Epidemiology

Traumatic brain injury (TBI) is the most common cause of interruption to the normal development of any child. It is believed in the United States, 500 in 100,000 children will experience a TBI in any one year and out of 30 newborns 1 will sustain a TBI before they turn 6 (Anderson et al. 2012). TBI accounts for 9.6% of pediatric deaths (0-19) in Canada and 40% in the US (White et al. 2001). They are considered the leading cause of death in those under the age of 19 (Guice et al. 2007; Kan et al. 2006; Kraus et al. 1990; Schunk & Schutzman 2012; Young et al. 2004). Children under the age of 6 are at a greater risk of mortality following a TBI compared to older children (Lichte et al. 2015).

The main cause of TBI in children is due to motor vehicle accidents in North America (Asemota et al. 2013), Saudi Arabia (Alhabdan et al. 2013), Italy (Gazzellini et al. 2012), the Netherlands (De Kloet et al. 2012), Australia (Amaranath et al. 2014) and South Africa (Okyere-Dede et al. 2013; Schrieff et al. 2013). Other causes of TBI include falls, auto and pedestrian incidents, bike related injuries, sport related injuries and acts of violence (Schunk & Schutzman 2012). Boys are twice as likely to experience a TBI as girls. Boys are more likely to experience an intentional injury (i.e., physical assault), adopt risk-taking behaviour that may lead to injury, and fall from great heights, whereas girls are more likely to experience a TBI in the home due to small falls (Collins et al. 2013). Non-accidental trauma represents <10% of pediatric TBI with the highest rates being reported in Nigeria (10%) and Malaysia (9%), and only 1-8% in the United States (Dewan et al. 2016).
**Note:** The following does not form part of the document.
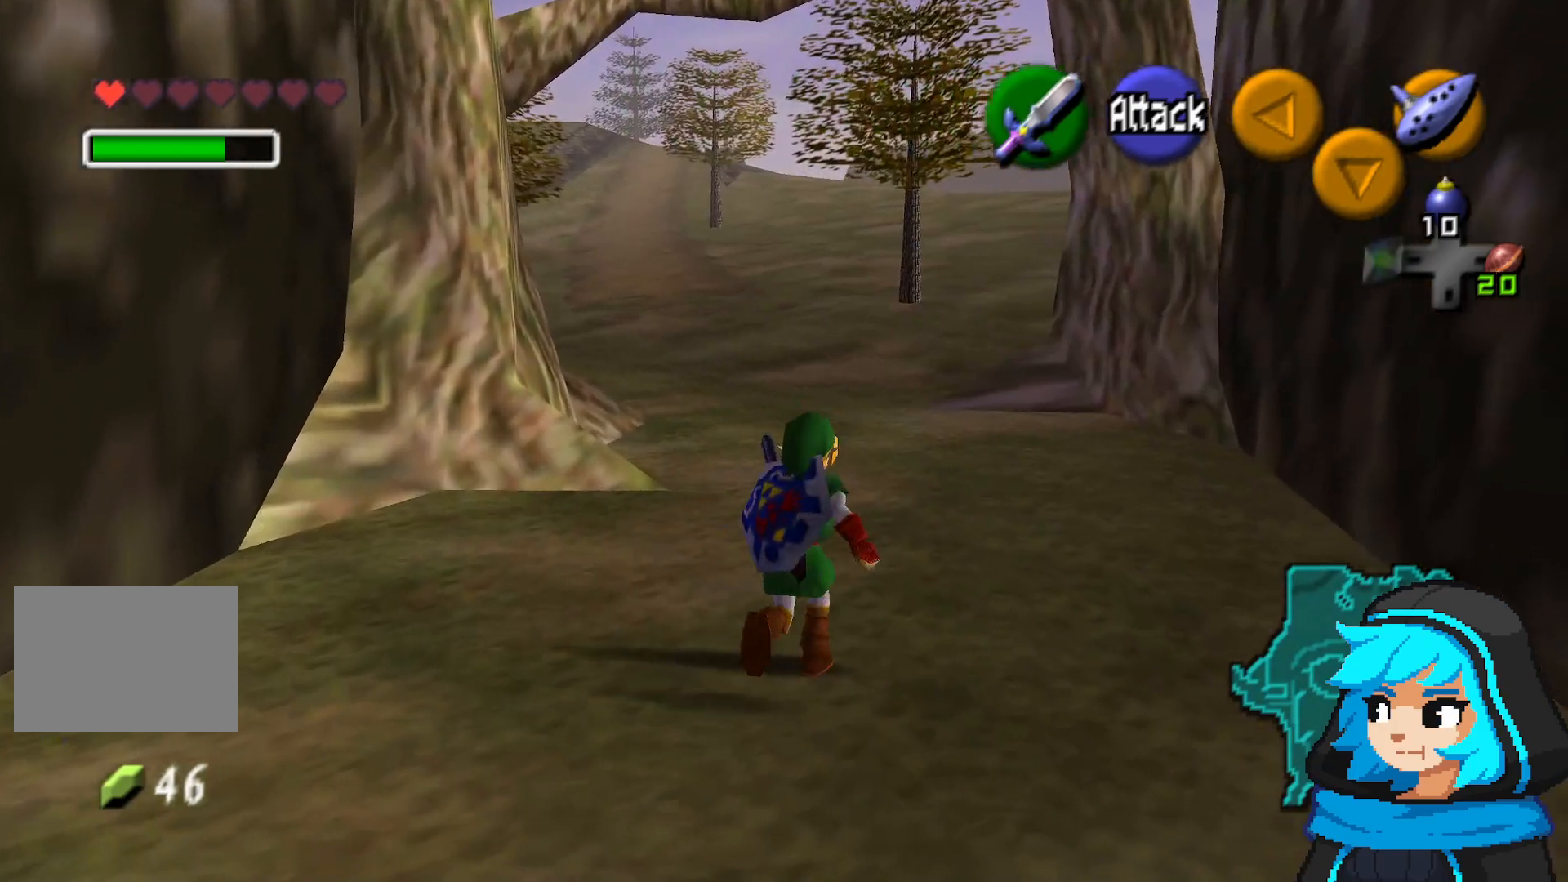
{"dt_ms": 500, "buttons": ["A"], "left_stick": "up", "events": [[183, "A", "down"]]}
The early years of childhood are a time of much growth and change. The body and brain are growing and developing daily; therefore, a brain injury interrupts this complex pattern of growth and development. Sustained injury may lead to increased variability in baseline skills, the need for age/stage appropriate testing and rehabilitation programming, as well as longitudinal follow-up to address the increasing gap between the skills of the child and age appropriate peers. Many children that sustain a TBI have behavioral problems, learning difficulties, and lack restraint (Anderson et al. 2013). Mental health problems that are common are aggression, internalizing disorders, post-traumatic stress disorder, attention deficit hyperactivity disorder, and personality changes are also common (Schachar et al. 2015).

The residual effects are different between children and adolescents, perhaps due to the difference in developmental stages. Older children more often have headaches, cognitive impairments and behavioural disorders post-TBI compared to younger children (Choe 2016). The majority (90%) of children who sustain a TBI have mild injuries (Araki et al. 2017); however, those with more severe injuries have the potential for significant deterioration immediately post-injury and further complications in rehabilitation (Schunk & Schutzman 2012).

Due to the still developing nervous system, treating a child with a TBI is distinctly unique from treating an adult. Rehabilitation for those who sustain head injuries can have a positive and significant impact on the road to recovery (Greenspan & MacKenzie 2000). Furthermore, it is believed that rehabilitation following brain injury does not simply expedite recovery, but helps to improve functional outcomes beyond what is expected from spontaneous recovery (Cope 1995).